Work to be completed »
Leave the images out and repeat the data exactly as given.

__________________________________________________

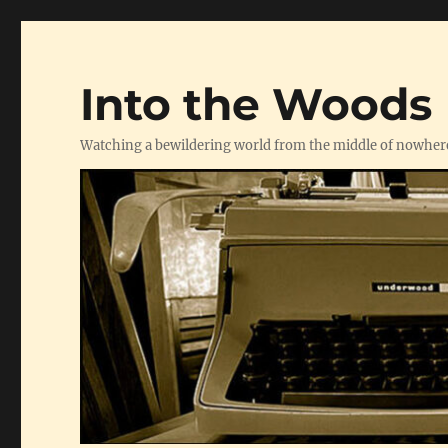
Into the Woods
Watching a bewildering world from the middle of nowher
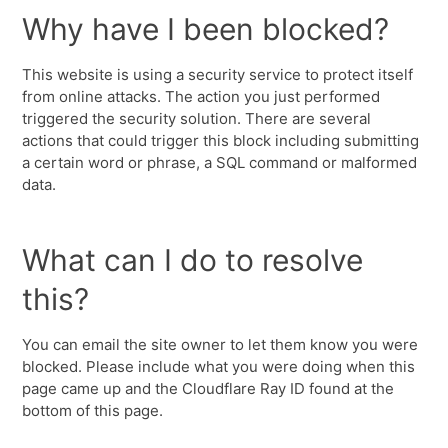
Why have I been blocked?
This website is using a security service to protect itself
from online attacks. The action you just performed
triggered the security solution. There are several
actions that could trigger this block including submitting
a certain word or phrase, a SQL command or malformed
data.
What can I do to resolve
this?
You can email the site owner to let them know you were
blocked. Please include what you were doing when this
page came up and the Cloudflare Ray ID found at the
bottom of this page.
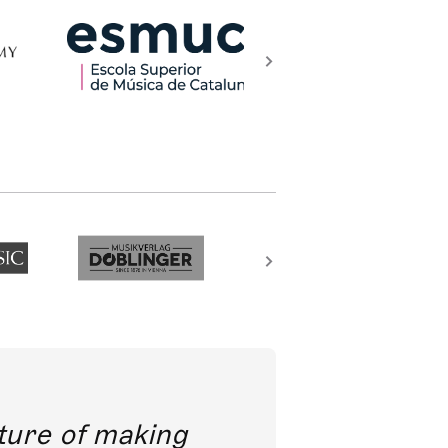
future of making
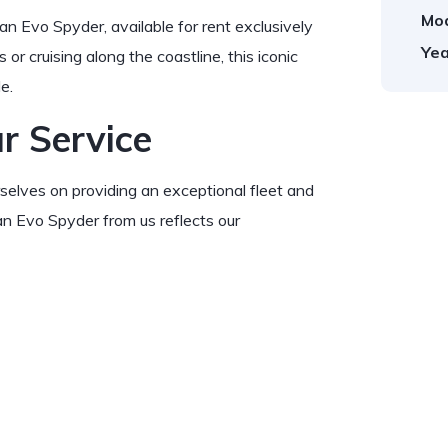
Mod
an Evo Spyder, available for rent exclusively
Yea
 or cruising along the coastline, this iconic
e.
r Service
urselves on providing an exceptional fleet and
an Evo Spyder from us reflects our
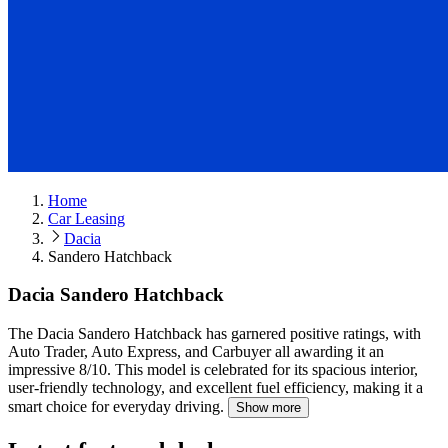
Home
Car Leasing
Dacia
Sandero Hatchback
Dacia Sandero Hatchback
The Dacia Sandero Hatchback has garnered positive ratings, with
Auto Trader, Auto Express, and Carbuyer all awarding it an
impressive 8/10.
This model is celebrated for its spacious interior,
user-friendly technology, and excellent fuel efficiency, making it a
smart choice for everyday driving.
Show more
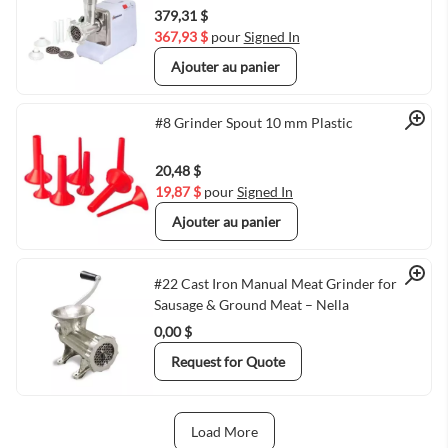
379,31 $
367,93 $
pour
Signed In
Ajouter au panier
Quick View
#8 Grinder Spout 10 mm Plastic
20,48 $
19,87 $
pour
Signed In
Ajouter au panier
Quick View
#22 Cast Iron Manual Meat Grinder for
Sausage & Ground Meat – Nella
0,00 $
Request for Quote
Load More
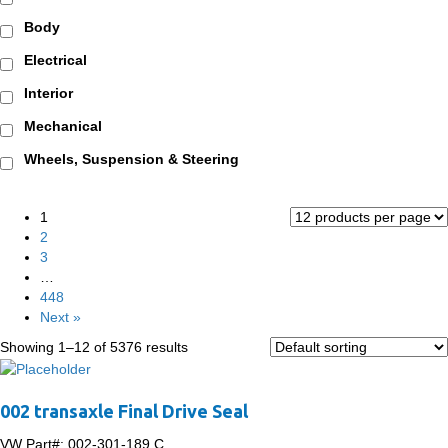
Body
Electrical
Interior
Mechanical
Wheels, Suspension & Steering
1
2
3
…
448
Next »
Showing 1–12 of 5376 results
002 transaxle Final Drive Seal
VW Part#:
002-301-189 C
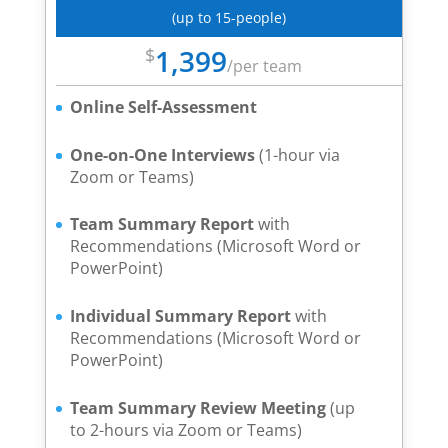
(up to 15-people)
1,399
$
/
per team
Online Self-Assessment
One-on-One Interviews
(1-hour via
Zoom or Teams)
Team Summary Report
with
Recommendations (Microsoft Word or
PowerPoint)
Individual Summary Report
with
Recommendations (Microsoft Word or
PowerPoint)
Team Summary Review Meeting
(up
to 2-hours via Zoom or Teams)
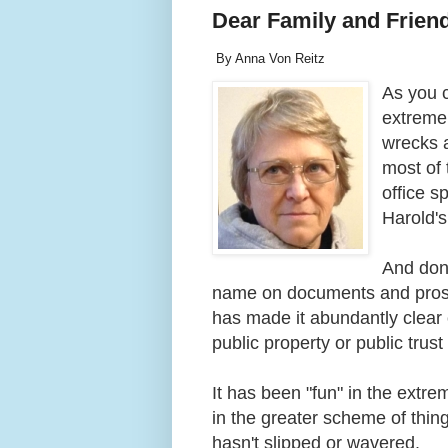
Dear Family and Frien
By Anna Von Reitz
As you 
extremel
wrecks a
most of t
office s
Harold's
And don'
name on documents and prosec
has made it abundantly clear o
public property or public trus
It has been "fun" in the extr
in the greater scheme of thin
hasn't slipped or wavered.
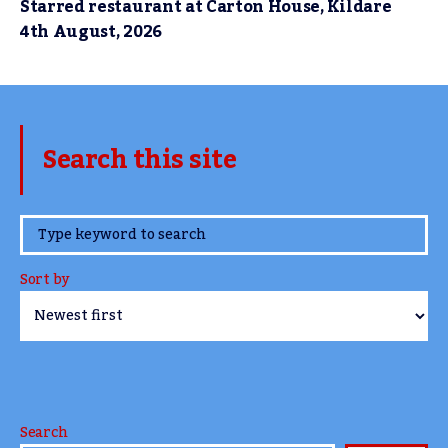
Starred restaurant at Carton House, Kildare
4th August, 2026
Search this site
www.TheCork.ie
Sort by
Search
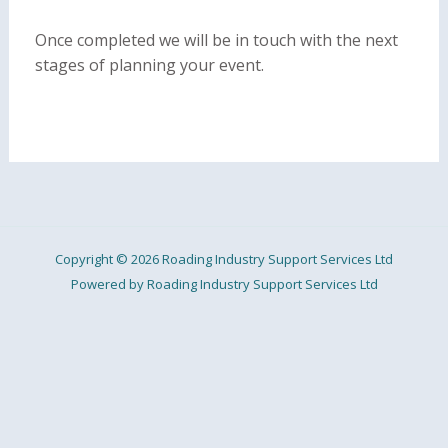
Once completed we will be in touch with the next
stages of planning your event.
Copyright © 2026 Roading Industry Support Services Ltd
Powered by Roading Industry Support Services Ltd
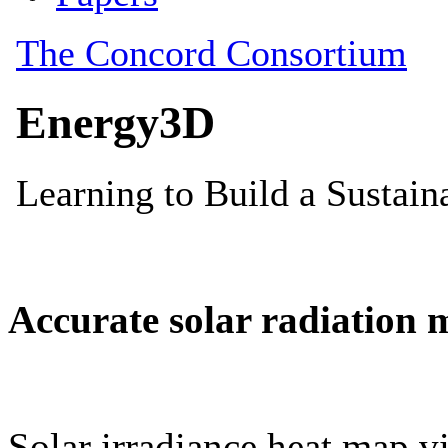
Accurate solar radiation 
Solar irradiance heat map vi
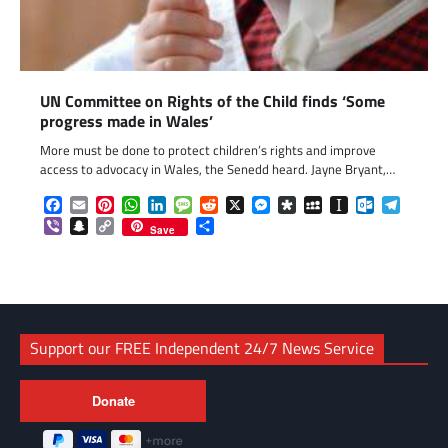
UN Committee on Rights of the Child finds ‘Some
progress made in Wales’
More must be done to protect children’s rights and improve
access to advocacy in Wales, the Senedd heard. Jayne Bryant,…
Facebook
Email
Pinterest
WhatsApp
LinkedIn
Message
Reddit
X
Messenger
Diaspora
MySpace
Instapaper
Outlook.c
Telegr
Viber
Snapchat
Copy
Share
Save
Link
Support our FREE Independent 24/7 News Service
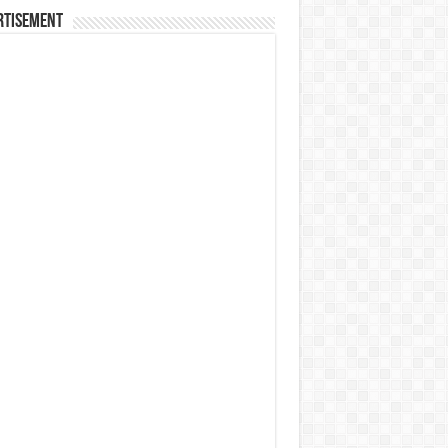
rtisement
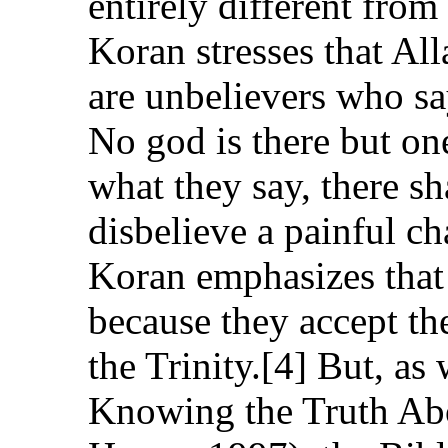
entirely different from 
Koran stresses that Al
are unbelievers who sa
No god is there but on
what they say, there sha
disbelieve a painful ch
Koran emphasizes that 
because they accept the
the Trinity.[4] But, a
Knowing the Truth Abo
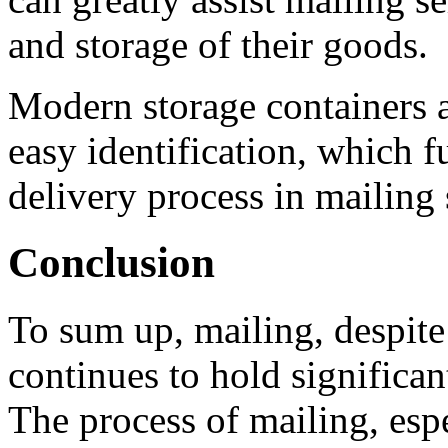
and storage of their goods.
Modern storage containers a
easy identification, which f
delivery process in mailing 
Conclusion
To sum up, mailing, despite
continues to hold significan
The process of mailing, esp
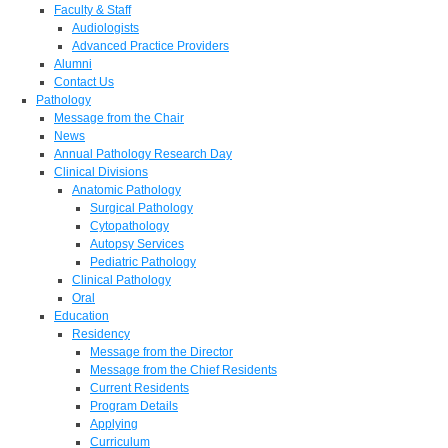
Faculty & Staff
Audiologists
Advanced Practice Providers
Alumni
Contact Us
Pathology
Message from the Chair
News
Annual Pathology Research Day
Clinical Divisions
Anatomic Pathology
Surgical Pathology
Cytopathology
Autopsy Services
Pediatric Pathology
Clinical Pathology
Oral
Education
Residency
Message from the Director
Message from the Chief Residents
Current Residents
Program Details
Applying
Curriculum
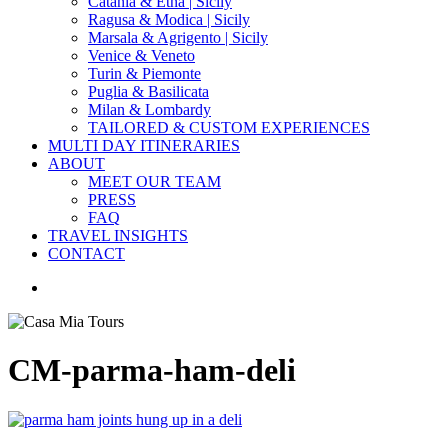
Catania & Etna | Sicily
Ragusa & Modica | Sicily
Marsala & Agrigento | Sicily
Venice & Veneto
Turin & Piemonte
Puglia & Basilicata
Milan & Lombardy
TAILORED & CUSTOM EXPERIENCES
MULTI DAY ITINERARIES
ABOUT
MEET OUR TEAM
PRESS
FAQ
TRAVEL INSIGHTS
CONTACT
search
CM-parma-ham-deli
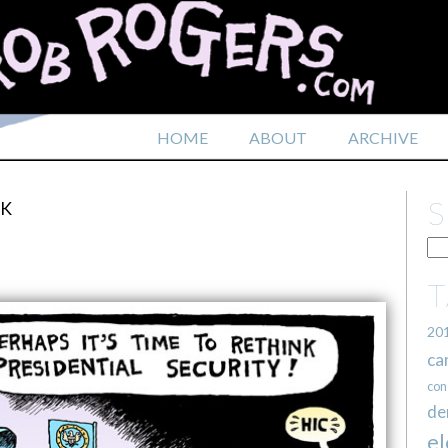
HOME
ABOUT
ARCHIVE
CK
20
ca
con
de
el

__________________________________________________

Answer for the task »
Into the Woods
Watching a bewildering world from the middle of nowher
Why have I been blocked?
This website is using a security service to protect itself
from online attacks. The action you just performed
triggered the security solution. There are several
actions that could trigger this block including submitting
a certain word or phrase, a SQL command or malformed
data.
What can I do to resolve
this?
You can email the site owner to let them know you were
blocked. Please include what you were doing when this
page came up and the Cloudflare Ray ID found at the
bottom of this page.
future of making
Mod
an Evo Spyder, available for rent exclusively
Yea
 or cruising along the coastline, this iconic
e.
r Service
urselves on providing an exceptional fleet and
an Evo Spyder from us reflects our
Home
Car Leasing
Dacia
Sandero Hatchback
Dacia Sandero Hatchback
The Dacia Sandero Hatchback has garnered positive ratings, with
Auto Trader, Auto Express, and Carbuyer all awarding it an
impressive 8/10.
This model is celebrated for its spacious interior,
user-friendly technology, and excellent fuel efficiency, making it a
smart choice for everyday driving.
Show more
379,31 $
367,93 $
pour
Signed In
Ajouter au panier
Quick View
#8 Grinder Spout 10 mm Plastic
20,48 $
19,87 $
pour
Signed In
Ajouter au panier
Quick View
#22 Cast Iron Manual Meat Grinder for
Sausage & Ground Meat – Nella
0,00 $
Request for Quote
Load More
Body
Electrical
Interior
Mechanical
Wheels, Suspension & Steering
1
2
3
…
448
Next »
Showing 1–12 of 5376 results
002 transaxle Final Drive Seal
VW Part#:
002-301-189 C
(up to 15-people)
1,399
$
/
per team
Online Self-Assessment
One-on-One Interviews
(1-hour via
Zoom or Teams)
Team Summary Report
with
Recommendations (Microsoft Word or
PowerPoint)
Individual Summary Report
with
Recommendations (Microsoft Word or
PowerPoint)
Team Summary Review Meeting
(up
to 2-hours via Zoom or Teams)
Dear Family and Frien
By Anna Von Reitz
As you 
extremel
wrecks a
most of t
office s
Harold's
And don'
name on documents and prosec
has made it abundantly clear o
public property or public trus
It has been "fun" in the extr
in the greater scheme of thin
hasn't slipped or wavered.
Starred restaurant at Carton House, Kildare
4th August, 2026
Search this site
www.TheCork.ie
Sort by
Search
Once completed we will be in touch with the next
stages of planning your event.
Copyright © 2026 Roading Industry Support Services Ltd
Powered by Roading Industry Support Services Ltd
Accurate solar radiation 
Solar irradiance heat map vi
UN Committee on Rights of the Child finds ‘Some
progress made in Wales’
More must be done to protect children’s rights and improve
access to advocacy in Wales, the Senedd heard. Jayne Bryant,…
Facebook
Email
Pinterest
WhatsApp
LinkedIn
Message
Reddit
X
Messenger
Diaspora
MySpace
Instapaper
Outlook.c
Telegr
Viber
Snapchat
Copy
Share
Save
Link
Support our FREE Independent 24/7 News Service
rtisement
entirely different from 
Koran stresses that Al
are unbelievers who sa
No god is there but on
what they say, there sha
disbelieve a painful ch
Koran emphasizes that 
because they accept the
the Trinity.[4] But, a
Knowing the Truth Abo
and storage of their goods.
Modern storage containers a
easy identification, which f
delivery process in mailing 
Conclusion
To sum up, mailing, despite
continues to hold significan
The process of mailing, esp
Faculty & Staff
Audiologists
Advanced Practice Providers
Alumni
Contact Us
Pathology
Message from the Chair
News
Annual Pathology Research Day
Clinical Divisions
Anatomic Pathology
Surgical Pathology
Cytopathology
Autopsy Services
Pediatric Pathology
Clinical Pathology
Oral
Education
Residency
Message from the Director
Message from the Chief Residents
Current Residents
Program Details
Applying
Curriculum
Catania & Etna | Sicily
Ragusa & Modica | Sicily
Marsala & Agrigento | Sicily
Venice & Veneto
Turin & Piemonte
Puglia & Basilicata
Milan & Lombardy
TAILORED & CUSTOM EXPERIENCES
MULTI DAY ITINERARIES
ABOUT
MEET OUR TEAM
PRESS
FAQ
TRAVEL INSIGHTS
CONTACT
search
CM-parma-ham-deli
HOME
ABOUT
ARCHIVE
CK
20
ca
con
de
el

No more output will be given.